What is expected: The reply to the records below should contain exactly the lines from the line with "(контролю) тягне за" through the line with "територій або приміщень, які", and nothing besides.

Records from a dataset
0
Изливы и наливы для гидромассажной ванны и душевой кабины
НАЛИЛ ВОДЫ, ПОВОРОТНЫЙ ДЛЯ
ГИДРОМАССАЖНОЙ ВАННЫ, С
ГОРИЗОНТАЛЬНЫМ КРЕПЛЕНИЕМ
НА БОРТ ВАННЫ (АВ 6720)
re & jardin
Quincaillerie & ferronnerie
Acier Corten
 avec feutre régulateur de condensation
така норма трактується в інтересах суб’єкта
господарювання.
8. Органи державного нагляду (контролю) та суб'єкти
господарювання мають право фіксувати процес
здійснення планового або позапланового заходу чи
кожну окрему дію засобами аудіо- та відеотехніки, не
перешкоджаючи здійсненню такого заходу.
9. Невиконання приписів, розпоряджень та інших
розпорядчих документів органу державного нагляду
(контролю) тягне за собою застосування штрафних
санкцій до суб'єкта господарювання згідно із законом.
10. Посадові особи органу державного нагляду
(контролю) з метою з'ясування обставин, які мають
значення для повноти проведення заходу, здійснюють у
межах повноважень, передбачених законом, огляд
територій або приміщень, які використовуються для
...
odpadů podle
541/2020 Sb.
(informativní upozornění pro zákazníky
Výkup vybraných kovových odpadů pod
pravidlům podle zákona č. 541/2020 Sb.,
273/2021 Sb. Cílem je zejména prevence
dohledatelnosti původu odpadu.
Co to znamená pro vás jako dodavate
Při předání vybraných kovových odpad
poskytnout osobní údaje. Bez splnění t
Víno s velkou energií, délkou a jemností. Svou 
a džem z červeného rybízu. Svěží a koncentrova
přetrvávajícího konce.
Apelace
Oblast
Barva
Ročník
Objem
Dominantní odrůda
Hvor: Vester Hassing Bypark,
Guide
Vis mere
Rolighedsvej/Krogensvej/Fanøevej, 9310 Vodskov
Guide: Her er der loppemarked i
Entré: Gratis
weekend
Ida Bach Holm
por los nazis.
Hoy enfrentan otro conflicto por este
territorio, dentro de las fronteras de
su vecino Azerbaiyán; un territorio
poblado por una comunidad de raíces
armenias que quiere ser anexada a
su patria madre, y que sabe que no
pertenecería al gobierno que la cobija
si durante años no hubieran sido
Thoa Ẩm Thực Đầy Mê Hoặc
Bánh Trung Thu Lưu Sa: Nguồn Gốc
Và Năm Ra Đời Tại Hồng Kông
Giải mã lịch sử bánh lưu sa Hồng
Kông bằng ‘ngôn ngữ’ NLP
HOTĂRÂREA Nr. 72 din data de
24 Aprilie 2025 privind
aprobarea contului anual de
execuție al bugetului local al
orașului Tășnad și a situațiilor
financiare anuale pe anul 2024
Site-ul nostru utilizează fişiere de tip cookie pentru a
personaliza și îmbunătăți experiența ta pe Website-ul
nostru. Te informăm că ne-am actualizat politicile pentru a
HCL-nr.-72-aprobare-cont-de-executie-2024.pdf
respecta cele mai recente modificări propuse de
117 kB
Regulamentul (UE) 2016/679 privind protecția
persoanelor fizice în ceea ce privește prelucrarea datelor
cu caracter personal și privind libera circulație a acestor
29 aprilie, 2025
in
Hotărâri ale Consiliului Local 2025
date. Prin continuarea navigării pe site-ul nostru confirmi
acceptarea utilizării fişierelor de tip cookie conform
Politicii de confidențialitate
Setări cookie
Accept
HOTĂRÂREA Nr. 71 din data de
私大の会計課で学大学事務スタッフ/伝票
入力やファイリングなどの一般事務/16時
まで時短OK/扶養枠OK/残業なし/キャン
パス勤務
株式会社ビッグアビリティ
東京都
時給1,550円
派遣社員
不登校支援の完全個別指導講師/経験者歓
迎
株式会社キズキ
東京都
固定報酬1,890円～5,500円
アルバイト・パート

Answer space:
(контролю) тягне за собою застосування штрафних
санкцій до суб'єкта господарювання згідно із законом.
10. Посадові особи органу державного нагляду
(контролю) з метою з'ясування обставин, які мають
значення для повноти проведення заходу, здійснюють у
межах повноважень, передбачених законом, огляд
територій або приміщень, які використовуються для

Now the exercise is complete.